Anita Sarkeesian released the final installment of Tropes vs. Women in Video Games today, putting a cap on a project which attracted far more notoriety, funding, and harassment than she could have reasonably anticipated. Titled "The Lady Sidekick," the clip examines how women in games are often relegated to gatekeepers, burdens, or ego boosters for male characters, and points to games that show better ways of handling AI support characters.
In a message to backers of the Kickstarter campaign, Sarkeesian reflected on the series' creation:
"On May 17th, 2012, I launched this very modest Kickstarter, hoping to raise $6,000 to make what was then going to be Feminist Frequency's next series, Tropes vs. Women in Video Games. At that time, my vision for the project, like the amount of money I was hoping to raise, was fairly modest: a series of five videos, each perhaps ten minutes long, about harmful, sexist patterns of female representation in video games. I could not possibly have imagined what awaited me.
"Much of what came in the days and weeks that followed was great. It was exciting and gratifying to immediately see that many people had a real interest in feminist criticism of video games, as we blew past the initial funding goal within 24 hours. In time, we expanded the scope of the project, bringing the number of projected videos up to 12 and planning for longer, more rigorous analyses than I'd originally envisioned."
"While this was happening, I was also watching in horror as cybermobs, deeply threatened by the mere idea of feminist analysis of video games, mobilized en masse to disrupt my life. In an effort to instill fear in me and in any woman who might dare to speak out against sexism in gaming, these mobs flooded all my social media channels with vile harassment, made slanderous, racist and pornographic edits to my Wikipedia page, posted private information about me online, made death threats against me and members of my family, and threatened events I was speaking at, among other tactics. And while the volume of that harassment has ebbed and flowed at times, it has never ceased, and the legacy of Tropes can never be entirely separated from the deep veins of hostility, entitlement, and misogyny that the reaction to the series revealed in some segments of the gaming community."
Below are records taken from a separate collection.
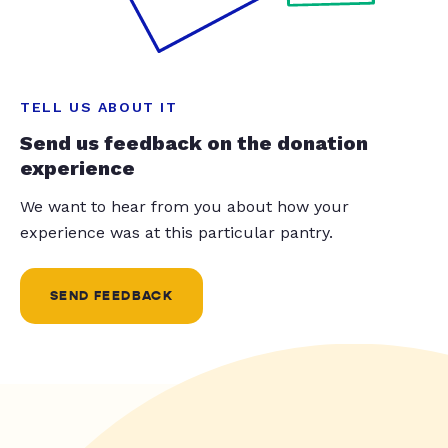
TELL US ABOUT IT
Send us feedback on the donation
experience
We want to hear from you about how your
experience was at this particular pantry.
SEND FEEDBACK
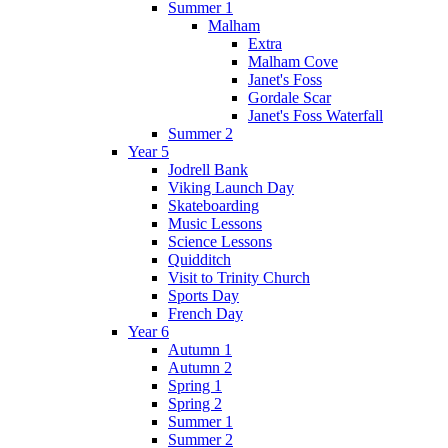
Summer 1
Malham
Extra
Malham Cove
Janet's Foss
Gordale Scar
Janet's Foss Waterfall
Summer 2
Year 5
Jodrell Bank
Viking Launch Day
Skateboarding
Music Lessons
Science Lessons
Quidditch
Visit to Trinity Church
Sports Day
French Day
Year 6
Autumn 1
Autumn 2
Spring 1
Spring 2
Summer 1
Summer 2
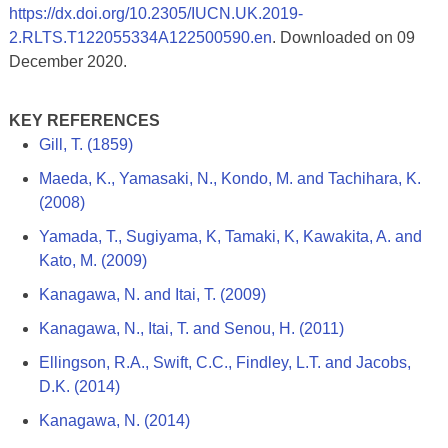
https://dx.doi.org/10.2305/IUCN.UK.2019-
2.RLTS.T122055334A122500590.en
. Downloaded on 09
December 2020.
KEY REFERENCES
Gill, T. (1859)
Maeda, K., Yamasaki, N., Kondo, M. and Tachihara, K.
(2008)
Yamada, T., Sugiyama, K, Tamaki, K, Kawakita, A. and
Kato, M. (2009)
Kanagawa, N. and Itai, T. (2009)
Kanagawa, N., Itai, T. and Senou, H. (2011)
Ellingson, R.A., Swift, C.C., Findley, L.T. and Jacobs,
D.K. (2014)
Kanagawa, N. (2014)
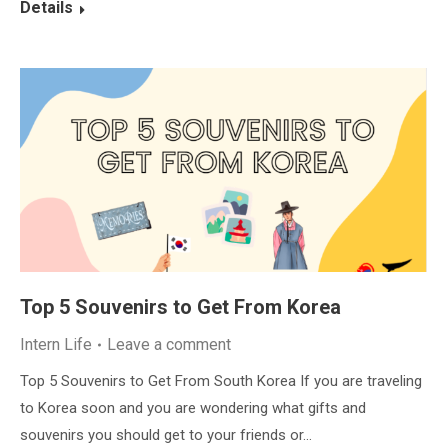
Details
Top 5 Souvenirs to Get From Korea
Intern Life
Leave a comment
Top 5 Souvenirs to Get From South Korea If you are traveling
to Korea soon and you are wondering what gifts and
souvenirs you should get to your friends or…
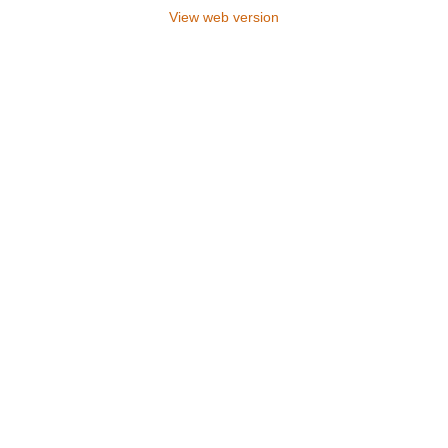
View web version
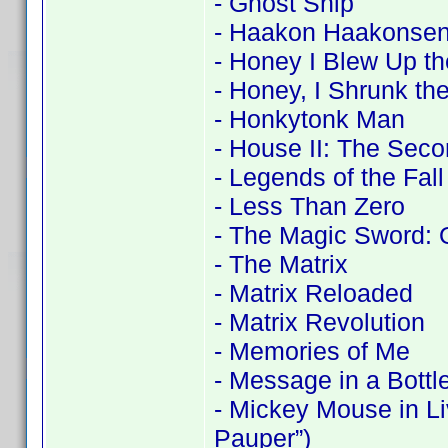
- Ghost Ship
- Haakon Haakonsen
- Honey I Blew Up th
- Honey, I Shrunk the
- Honkytonk Man
- House II: The Seco
- Legends of the Fall
- Less Than Zero
- The Magic Sword: 
- The Matrix
- Matrix Reloaded
- Matrix Revolution
- Memories of Me
- Message in a Bottl
- Mickey Mouse in Li
Pauper”)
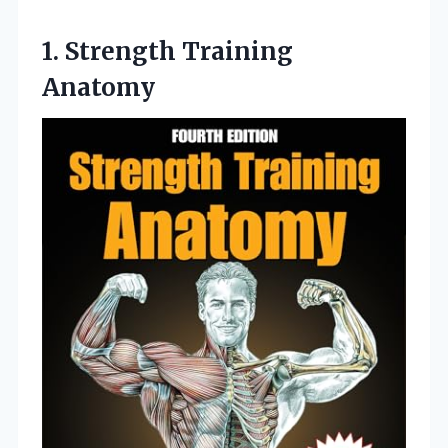
1. Strength Training
Anatomy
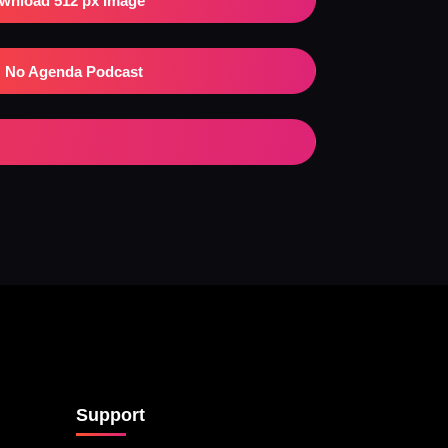
wnload 512 px Image
No Agenda Podcast
Support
In all, Feminist Frequency produced 16 main episodes of Tropes vs. Women in Video Games and five bonus episodes (with a sixth one still to come), totaling roughly five hours of content.
"It's a bittersweet moment, bidding farewell to this series," Sarkeesian said. "It's definitely time for it to be over, time for Feminist Frequency as an organization and for me personally to move on. But I keep thinking about all the ways that the world of video games has changed since that day, almost five years ago, when I first took my modest little Kickstarter live. It hasn't all been for the better, but some of it definitely has. There are conversations happening now, among players and among creators, that weren't happening before, about who games are for (everyone!), about what impact they can have, what they can tell us about humanity, empathy, race, gender, sexuality, the world we live in, and the world we want to create for ourselves."